I’ve made these chicken-style seitan nuggets a few times now, and I’m a big fan.  The recipe comes together in minutes, they bake quickly, and the texture of the finished product is perfect.  Seitan can sometimes be really rubbery and tough, but these are just right.

Last night, I made a batch of the dough and made half into nuggets, and then experimented with the other half.  I was oddly craving Italian Wedding Soup (I have no idea why, I’m pretty sure I’ve never had it before, but I saw a can of it in the store and it looked really good) so I wanted to see if these could work as tiny “meat” balls.  Well, it worked perfectly!

I pinched off tiny pieces of the dough, rolled it between my palms, and placed them in a cast iron skillet over medium heat.  I skipped the breading step in the recipe.  They cooked pretty quickly, just a couple of minutes per side and they were done.  The texture was great!  I’d love to try baking these next, to cut down on the oil a bit, but honestly these were so awesome.

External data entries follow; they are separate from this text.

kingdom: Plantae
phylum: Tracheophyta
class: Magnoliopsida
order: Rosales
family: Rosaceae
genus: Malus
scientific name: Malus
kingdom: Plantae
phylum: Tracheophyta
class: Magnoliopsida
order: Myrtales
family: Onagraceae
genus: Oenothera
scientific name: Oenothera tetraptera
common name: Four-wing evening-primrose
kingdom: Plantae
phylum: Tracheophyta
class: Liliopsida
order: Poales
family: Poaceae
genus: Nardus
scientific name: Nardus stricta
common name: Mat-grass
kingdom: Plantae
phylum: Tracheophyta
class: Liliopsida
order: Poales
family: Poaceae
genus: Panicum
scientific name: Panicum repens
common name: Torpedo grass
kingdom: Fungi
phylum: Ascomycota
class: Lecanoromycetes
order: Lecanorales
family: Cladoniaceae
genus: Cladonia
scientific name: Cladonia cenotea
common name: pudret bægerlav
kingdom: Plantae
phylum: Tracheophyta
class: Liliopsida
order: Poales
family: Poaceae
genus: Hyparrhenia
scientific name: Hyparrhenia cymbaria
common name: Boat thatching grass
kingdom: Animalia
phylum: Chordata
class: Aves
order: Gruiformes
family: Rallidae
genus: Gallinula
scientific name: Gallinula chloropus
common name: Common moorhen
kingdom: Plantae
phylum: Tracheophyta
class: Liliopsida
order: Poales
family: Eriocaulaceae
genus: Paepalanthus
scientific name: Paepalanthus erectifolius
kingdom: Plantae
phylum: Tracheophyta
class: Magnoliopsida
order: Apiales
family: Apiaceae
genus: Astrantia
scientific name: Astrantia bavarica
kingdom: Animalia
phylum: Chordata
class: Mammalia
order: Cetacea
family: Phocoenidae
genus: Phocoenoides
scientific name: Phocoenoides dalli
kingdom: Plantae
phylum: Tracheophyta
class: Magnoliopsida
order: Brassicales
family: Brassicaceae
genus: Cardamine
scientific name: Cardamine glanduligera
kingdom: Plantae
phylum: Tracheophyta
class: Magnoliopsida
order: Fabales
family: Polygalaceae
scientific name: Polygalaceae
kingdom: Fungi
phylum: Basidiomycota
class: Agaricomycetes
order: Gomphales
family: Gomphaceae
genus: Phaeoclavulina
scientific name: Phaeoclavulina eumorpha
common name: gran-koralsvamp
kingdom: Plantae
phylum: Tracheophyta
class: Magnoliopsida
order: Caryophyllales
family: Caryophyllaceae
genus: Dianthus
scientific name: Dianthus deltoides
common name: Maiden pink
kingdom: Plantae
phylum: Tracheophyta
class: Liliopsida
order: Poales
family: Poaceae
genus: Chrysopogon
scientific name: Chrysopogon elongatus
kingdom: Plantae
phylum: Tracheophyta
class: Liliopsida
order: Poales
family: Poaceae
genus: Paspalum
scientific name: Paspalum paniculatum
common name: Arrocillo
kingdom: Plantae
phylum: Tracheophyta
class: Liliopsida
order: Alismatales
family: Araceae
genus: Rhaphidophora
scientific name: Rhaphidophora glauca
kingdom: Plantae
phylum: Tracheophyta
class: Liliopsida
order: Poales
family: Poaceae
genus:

I looked up what Italian Wedding Soup is made of, and while the recipes varied quite a bit, it seemed like a broth based soup with meatballs and greens.

I started with olive oil, onions, garlic, and celery.  Next I added some crushed red pepper flakes, oregano, and dried basil.  When the vegetables were soft, I added some red wine, then added water, vegetable bullion, kidney beans, and the meatballs.  I let that simmer away for 30 minutes or so, then added a few handfuls of torn spinach.  I let that wilt in for a bit, then dished out a bowl.

It was great!  Just what I wanted on this cloudy day.  I think next time I’ll hold off on putting the meatballs in so early, as they got a bit spongy, but the flavor was still great.  The soup also came together very quickly and could be made to feed a ton of people for not very much money.  It’s also pretty versatile.  Like most soups, this “recipe” is one that can be easily modified to use what vegetables and canned beans you might have on hand.  My dad makes a soup similar to this with kale or swiss chard as the greens.  Cannelini beans would also be great here.  Really, soup is a great way to experiment with flavors.